Let's say my transformer predicted those class probabilities (only showing the word for the class with the highest class probability):

[[The, good, is, weather, <end>, <blank>, <blank>, <blank>]]

Now I calculate the loss using:

loss = categorical_crossentropy(
   [[The, good, is, weather, <end>, <blank>, <blank>, <blank>]],
   [[The, weather, is, good, <end>, <blank>, <blank>, <blank>]]
)

Is this the correct way to calculate the loss? My transformer always predicts the blank token for the next word and I thought that's because I have a mistake in my loss calculation and have to do something with the blank tokens before calculating the loss.


Solution

  • You need to mask out the padding. (What you call is <blank> is more often called <pad>.)

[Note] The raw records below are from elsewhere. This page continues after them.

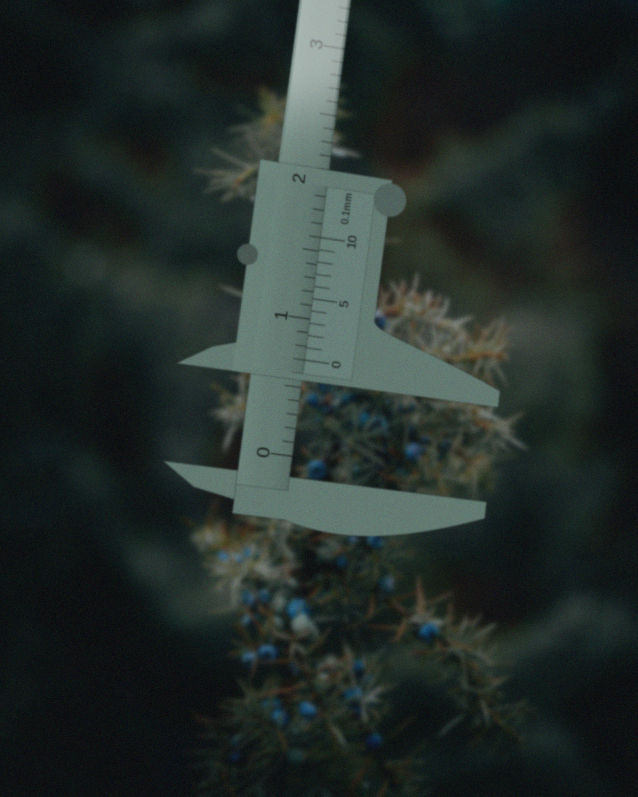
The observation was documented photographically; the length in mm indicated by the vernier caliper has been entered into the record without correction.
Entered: 7.0 mm
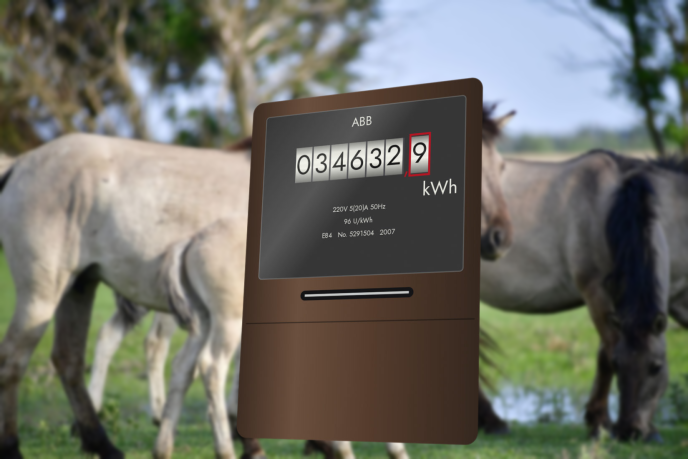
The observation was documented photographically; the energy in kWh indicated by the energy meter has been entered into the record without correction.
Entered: 34632.9 kWh
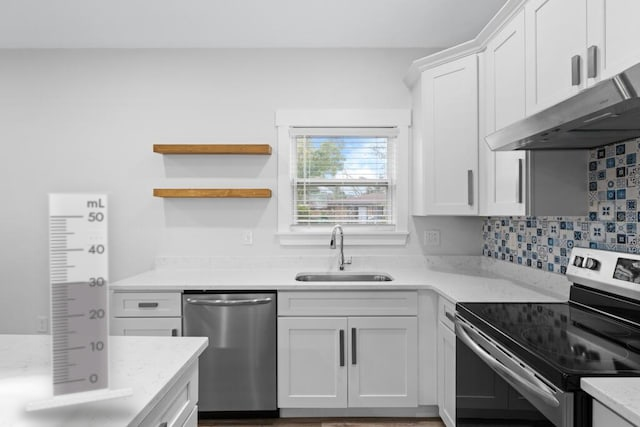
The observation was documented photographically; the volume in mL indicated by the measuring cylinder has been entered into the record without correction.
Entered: 30 mL
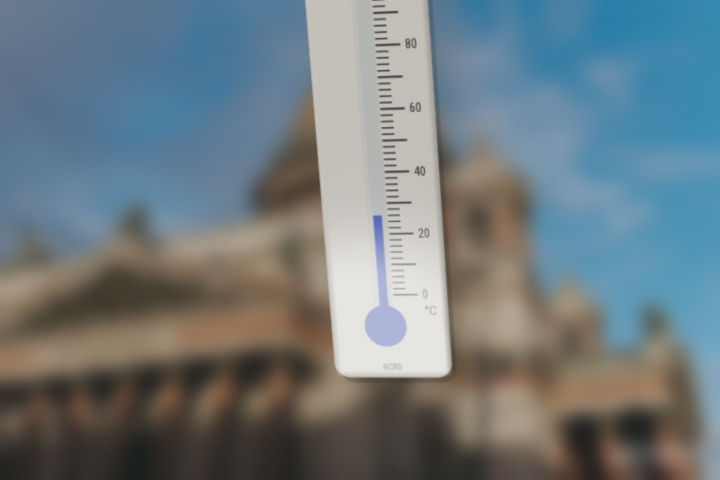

    • Create a mask saying where the valid tokens are (pseudocode: mask = target != '<pad>')

    • When computing the categorical cross-entropy, do not automatically reduce the loss and keep the value.

    • Multiply the loss values with the mask, i.e., positions corresponding to the <blank> tokens get zero out and sum the losses at the valid positions. (pseudocode: loss_sum = (loss * mask).sum())

    • Divide the loss_sum by the number of valid position, i.e., the sum of the mask (pseudocode: loss = loss_sum / mask.sum())